While President Bush I went about his daily business in 1991, receiving briefings on the escalating situation in the Ukraine, Amy Grappell was there as part of an acting troupe that sought to present and celebrate the life of pioneer Ukrainian theater artist Les Kurbas in a bilingual production encompassing the American actors and their Ukranian counterparts. In fact, Grappell had arrived on the heels of celebration. It was enough to take great joy in being part of this production, “Light from the East”, but her camera soon captured the elation of the people of Ukraine, where Mikhail Gorbachev was soon to sign a treaty that would push more power into the hands of the republics.
Grappell roomed with Natalia Schevchenko, a theater historian, who becomes a hugely important part of this documentary. At first, it seems odd that Grappell doesn’t show a lot of footage of the rehearsals for this play, but then the parallels between Kurbas and the current situation grow. Soon the Ukranian people are in an uproar, to which Grappell awakens to, as it is learned that Gorbachev was booted from power, replaced by a military government calling themselves the “Group for Extreme Measures”. The drama here is in the words, in the concern running rampant through this troupe, even going so far as to affect member Peter McCabe so deeply that he heads back home just in case anything more dangerous should transpire. At the beginning, he’s already homesick, but this is enough to get him back there quicker.
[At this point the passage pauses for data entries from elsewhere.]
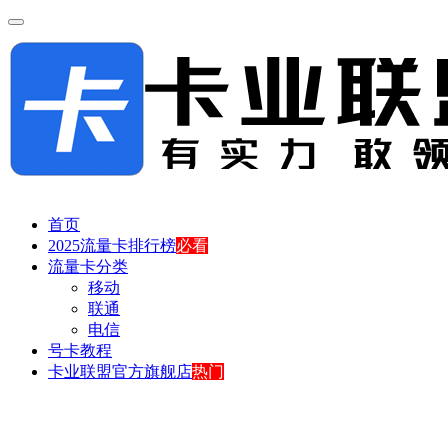
首页
2025流量卡排行榜
必看
流量卡分类
移动
联通
电信
号卡教程
卡业联盟官方旗舰店
热门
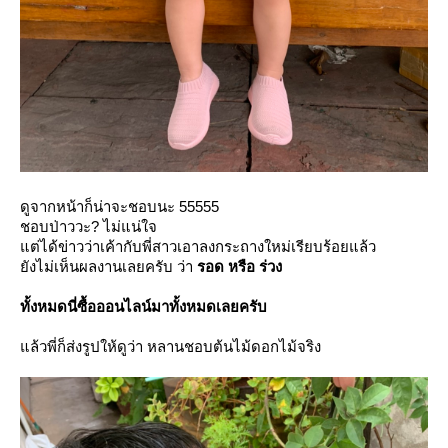
ดูจากหน้าก็น่าจะชอบนะ 55555
ชอบป่าววะ? ไม่แน่ใจ
ต่ได้ข่าวว่าเค้ากับพี่สาวเอาลงกระถางใหม่เรียบร้อยแล้ว
ังไม่เห็นผลงานเลยครับ ว่า
รอด หรือ ร่วง
ทั้งหมดนี่ซื้อออนไลน์มาทั้งหมดเลยครับ
ล้วพี่ก็ส่งรูปให้ดูว่า หลานชอบต้นไม้ดอกไม้จริง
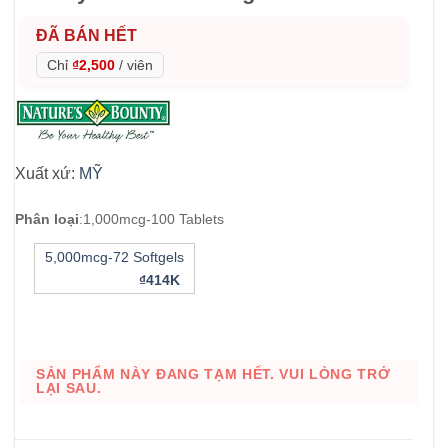
ĐÃ BÁN HẾT
Chỉ
₫2,500
/
viên
Xuất xứ:
MỸ
Phân loại
:
1,000mcg-100 Tablets
5,000mcg-72 Softgels
₫414K
SẢN PHẨM NÀY ĐANG TẠM HẾT. VUI LÒNG TRỞ
LẠI SAU.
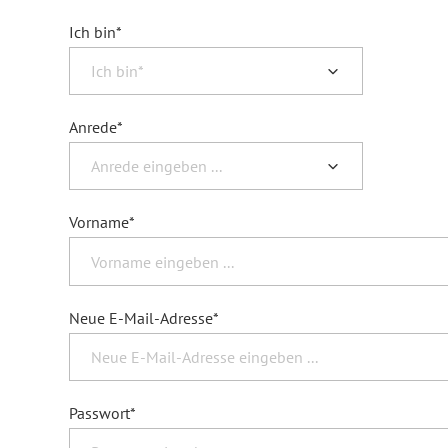
Ich bin*
Forum Arbeitslehre
Anrede*
Vorname*
Neue E-Mail-Adresse*
Passwort*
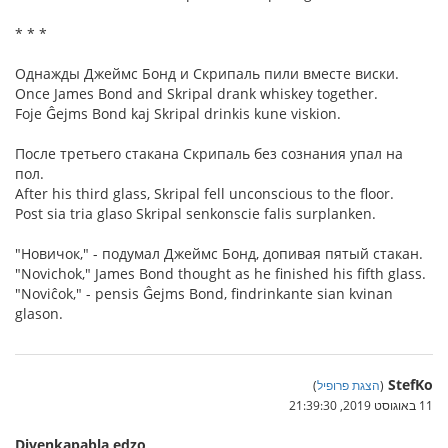
* * *
Однажды Джеймс Бонд и Скрипаль пили вместе виски.
Once James Bond and Skripal drank whiskey together.
Foje Ĝejms Bond kaj Skripal drinkis kune viskion.
После третьего стакана Скрипаль без сознания упал на
пол.
After his third glass, Skripal fell unconscious to the floor.
Post sia tria glaso Skripal senkonscie falis surplanken.
"Новичок," - подумал Джеймс Бонд, допивая пятый стакан.
"Novichok," James Bond thought as he finished his fifth glass.
"Noviĉok," - pensis Ĝejms Bond, findrinkante sian kvinan
glason.
StefKo
(
הצגת פרופיל
)
11 באוגוסט 2019, 21:39:30
Divenkapabla edzo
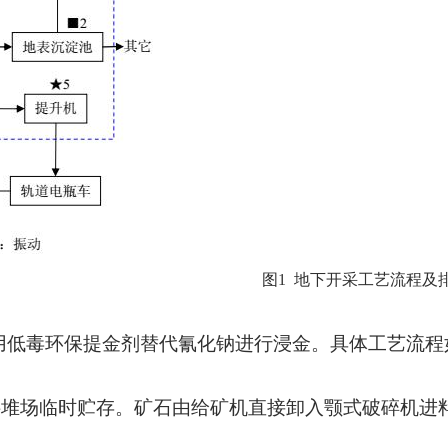
图
1 地下开采工艺流程及
用低毒环保提金剂替代氰化钠进行浸金。具体工艺流程
堆场临时贮存。矿石由给矿机直接卸入颚式破碎机进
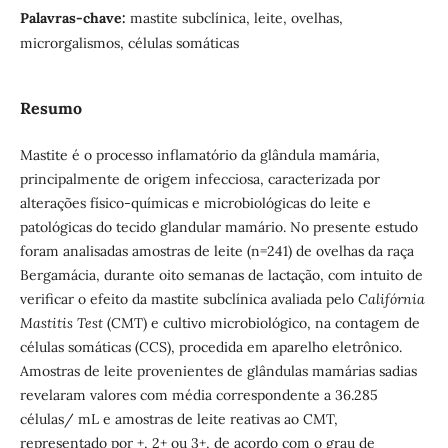
Palavras-chave:
mastite subclínica, leite, ovelhas,
microrgalismos, células somáticas
Resumo
Mastite é o processo inflamatório da glândula mamária,
principalmente de origem infecciosa, caracterizada por
alterações físico-químicas e microbiológicas do leite e
patológicas do tecido glandular mamário. No presente estudo
foram analisadas amostras de leite (n=241) de ovelhas da raça
Bergamácia, durante oito semanas de lactação, com intuito de
verificar o efeito da mastite subclínica avaliada pelo
Califórnia
Mastitis Test
(CMT) e cultivo microbiológico, na contagem de
células somáticas (CCS), procedida em aparelho eletrônico.
Amostras de leite provenientes de glândulas mamárias sadias
revelaram valores com média correspondente a 36.285
células/ mL e amostras de leite reativas ao CMT,
representado por +, 2+ ou 3+, de acordo com o grau de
Grappell is an amazing force in this documentary, as much as anyone else in it. In shaping it as she has, with the help of editors Kyle Henry and Leah Marino, it is not only a journey of expression, but also that of freedom, change, and new lives shedding themselves of the old ones. In this case, it’s about the end of being chained to the principles of the Soviet Union. More than that, these Ukranians live heftier lives than we do. Everything that we want is available for us without fail. Looking at how they live, how they fight for their right to be people (they even go on a massive march at the risk of death to proclaim their desire to be free of communism once and for all), they are heroes for the world. They want lives that they can live, not lives that are merely tolerable. “Light from the East” also makes note of what has amazed me over all these years. We live under the same skies, and we all are of the same types. With varying exceptions, we all have the ten-fingers-ten-toes package. We are either men or women. But this world truly is different everywhere. Consider seeing this at a film festival, in comfortable seats, watching these various political situations unfold. Indeed the world is very different in that way. People like Amy Grappell should be highly honored for showing those parts of the world that we do not know, despite news networks insisting otherwise.